Five major productions will be featured this year as the Players roll out its 81st year of continuous community theater in Oswego.
Founded in 1938, the Players hold the distinction of being one of the oldest community theaters in New York State.
This year along with the Art Association of Oswego, the Players will also host the 55th anniversary celebration of their shared home in the Civic Arts Center Building in the Fort Ontario Park.
In addition to the regular list of shows, Players is proud to announce the world premier of “Safe Haven” a fictional account of one family’s experiences living on the World War II refugee compound of Fort Ontario.
The refugee camp, created by the U.S. government at the request of President Roosevelt, housed more than 900 Europeans as a result of the holocaust.

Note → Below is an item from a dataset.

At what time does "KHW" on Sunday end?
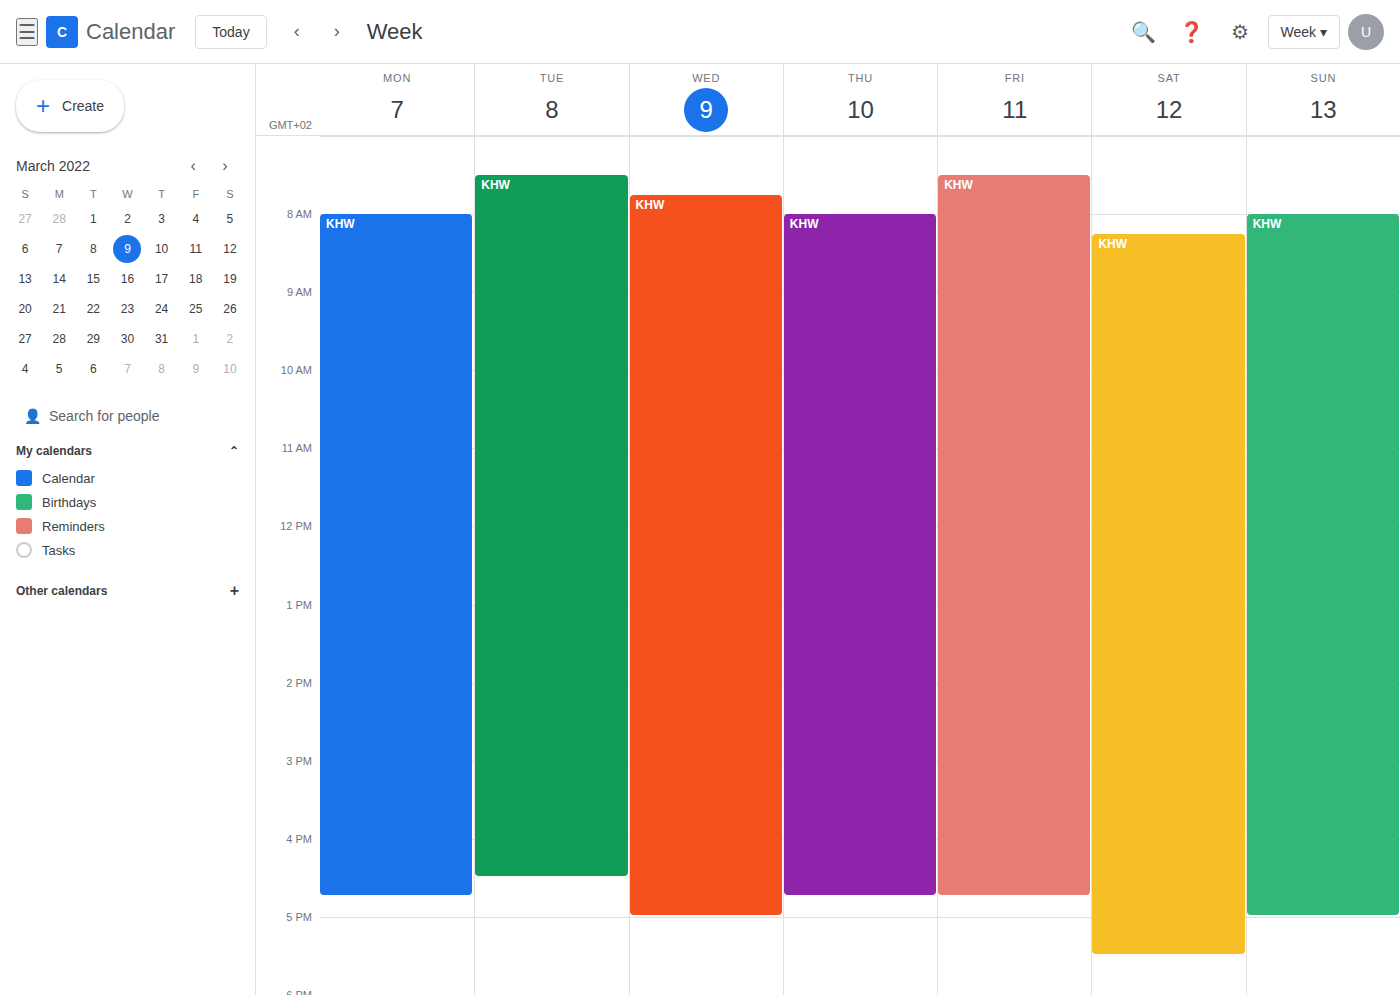
5:00 PMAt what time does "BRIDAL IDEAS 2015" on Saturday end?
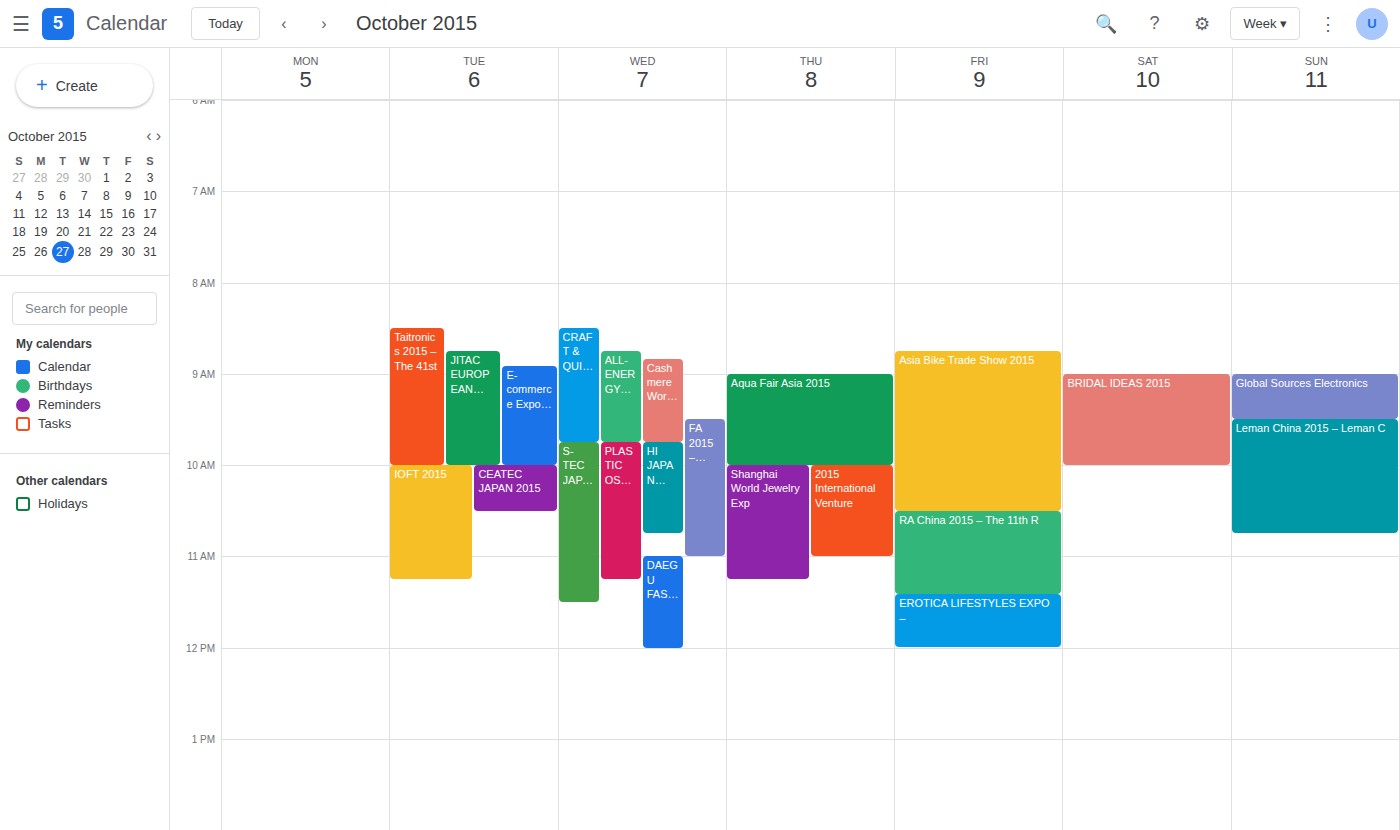
10:00 AM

Local playwrights Michael Nupuf and Laura Lowrie, have created a captivating play that will be told on the Foundry’s stage in dinner theater style June 1 and 2.

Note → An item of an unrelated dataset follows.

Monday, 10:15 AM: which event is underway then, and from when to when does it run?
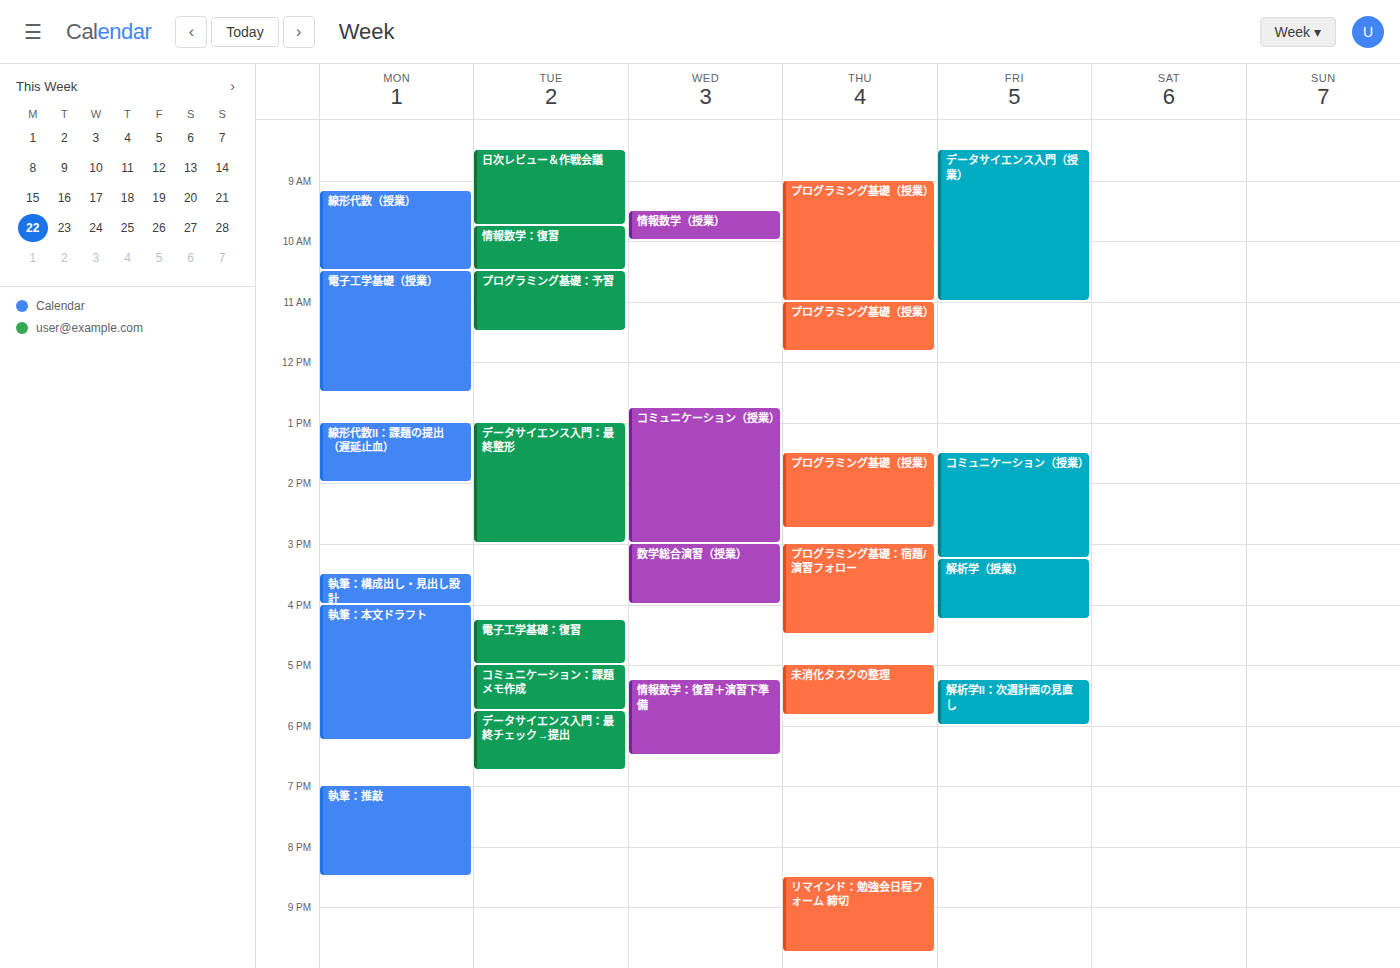
"線形代数（授業）", 9:10 AM to 10:30 AMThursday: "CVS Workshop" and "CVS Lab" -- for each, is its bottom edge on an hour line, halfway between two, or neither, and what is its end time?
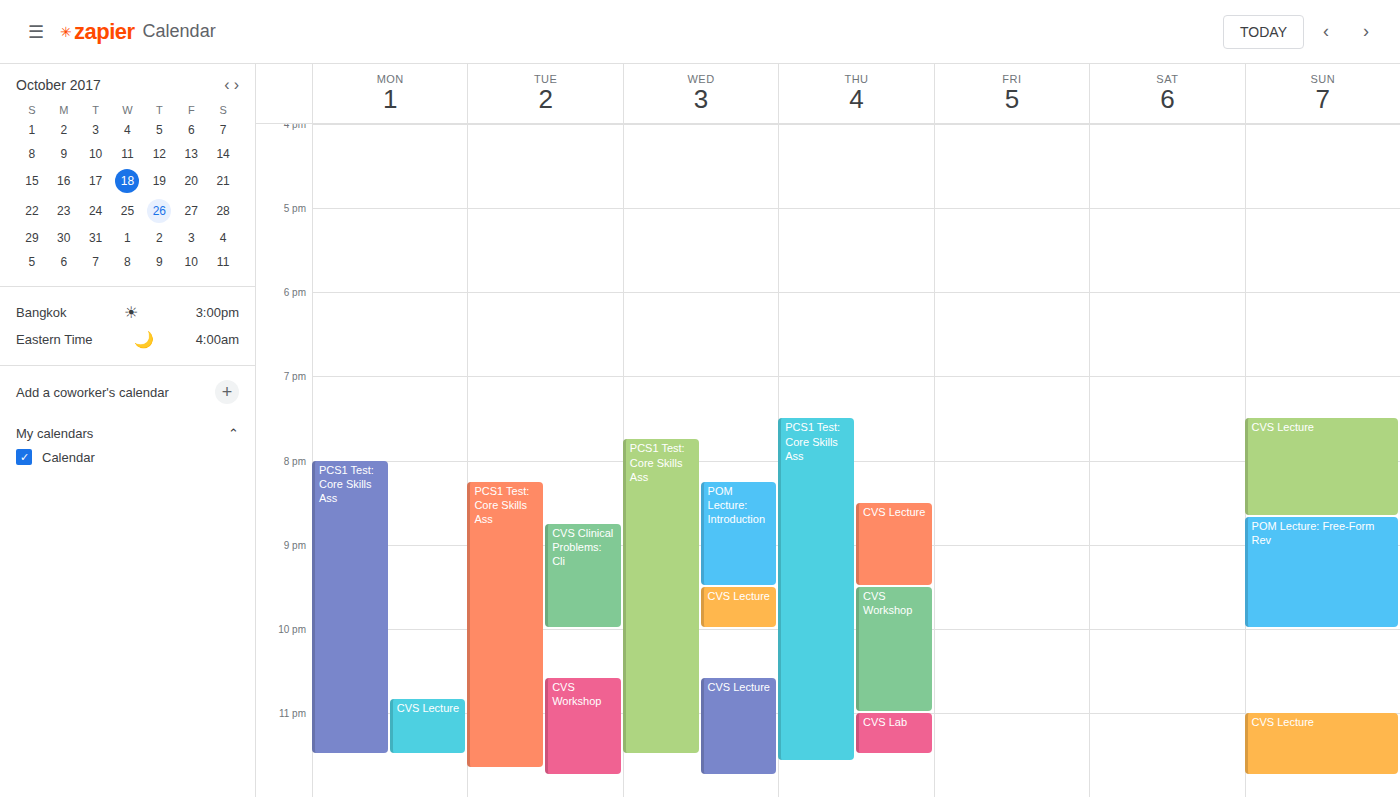
"CVS Workshop": 11:00 PM, exactly on the 11 PM line. "CVS Lab": 11:30 PM, halfway between the 11 PM and 12 AM lines.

For more information regarding these productions as well as many other activities, please log onto: oswegoplayers.org.
“Snow White And The Queen Of Mean”
by Tommy Jamerson
Directed by Matt Fleming
March 8, 9, 10
One of the most beloved fairy tales of all time gets a sassy and snappy reboot when a princess with a “heart as pure as the driven snow” crosses paths with the dastardly Evil Queen.

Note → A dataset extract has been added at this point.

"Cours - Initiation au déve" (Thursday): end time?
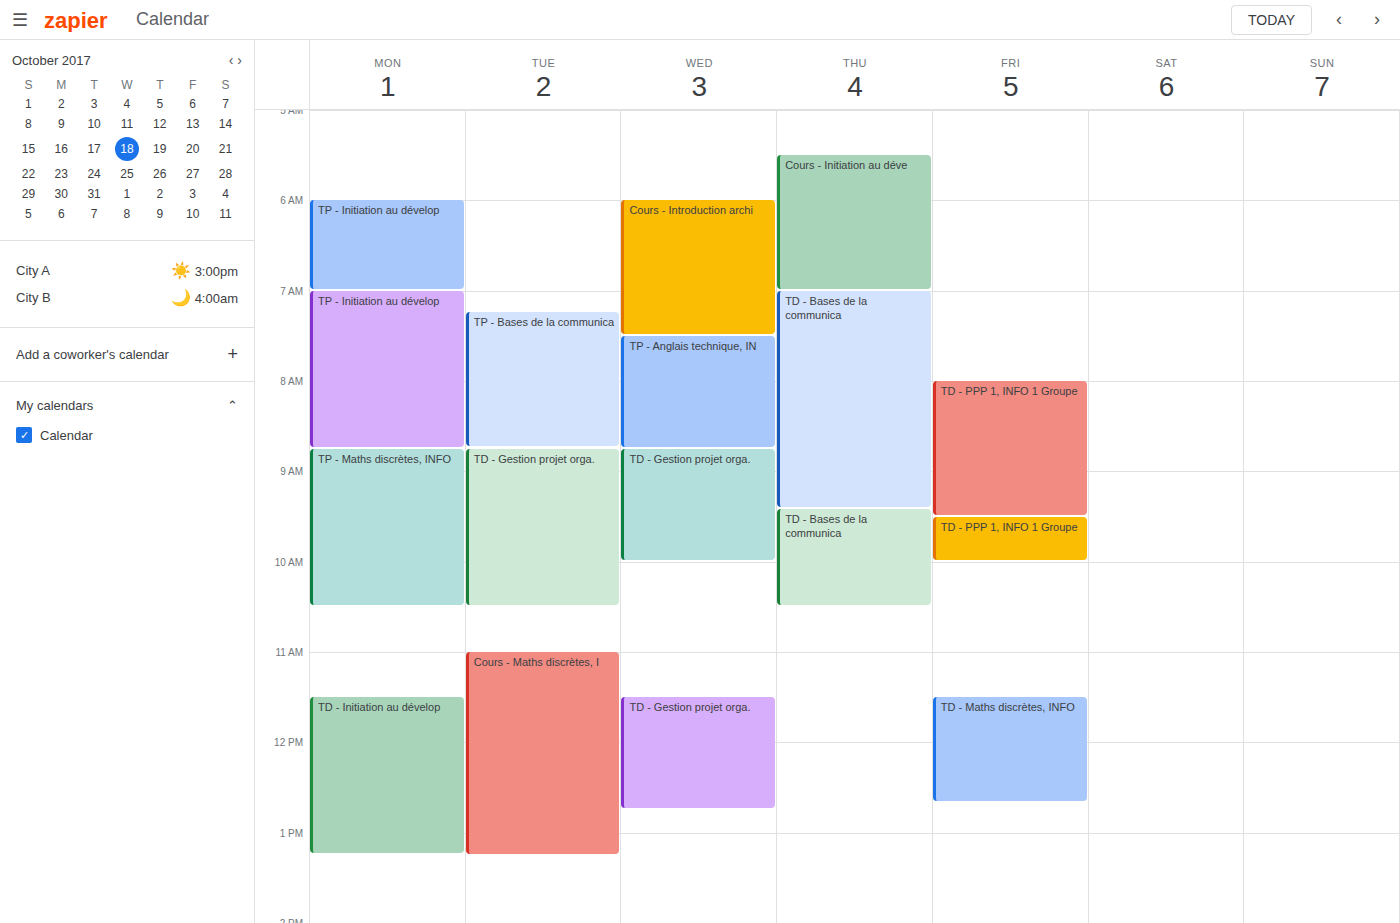
7:00 AM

And we all know what happens when the Evil Queen of Mean shows up disguised as an old woman peddling a poison apple. Or do we?
“What The Rabbi Saw”
a hilarious farce by Billy Van Zandt and Jane Milmore
Directed by Tom Briggs
April 26, 27, 28 May 3, 4, 5
A comedy full of silly, zany madcap antics at a rapid-fire pace. endless pratfalls, door ballets, and bits of physical comedy have actors diving under beds and into suitcases, getting hit with silver platters, hiding under wedding gowns, slipping on ice cubes, dodging bullets, falling off buildings, and jumping in and out of closet doors which seem to have minds of their own.
“Annie Get Your Gun”
Music by Irving Berlin, Book by Herbert and Dorothy Fields
Revised by Peter Stone
Directed by Matt Fleming
July 26, 27, 28 August 2, 3, 4
As Newsday reported Stone’s revisions are sweetly ingenious, and the show is a dream. Stone reshaped the 1946 book to create a Wild West show-within-a-show that frames the ageless “Anything You Can Do I Can Do Better’ love story of sharpshooters Annie Oakley and Frank Butler. AGYG will become a favorite of the whole family.
“I Take This Man”
by Jack Sharkey
Directed by Sherri Metz
October 11, 12, 13, 18,19,20 (Frances Marion Brown Theater)
October 25, 26 (dinner theater at the Church of the Resurrection)
When lovely young Gideon Hollis a.k.a. Giddy spots an unconscious man in a tank top and shorts lying in Copley Square just after all other Boston Marathon racers have crossed the finish line, she reasons that since nice guys finish last, this must be Mr. Right! Complications escalate at a furious pace in this outrageous concoction of wild, warm, and lightning-paced hilarity that is perfect for the entire family.
by Dana Proulx
Directed by Norman Berlin
December 6, 7, 8, 13, 14, 15
This unique comedy shows the other side of several familiar fairy tales, when two of their biggest villains, the Big Bad Wolf and the Wicked Witch, are brought to trial. Hear the personal accounts of what happened, told in testimonies and flashback sequences, from characters such as Snow White, Dorothy, Sleeping Beauty, the Three Pigs, Little Red Riding Hood, and many others, including the Witch and the Wolf themselves, as each trial unfolds.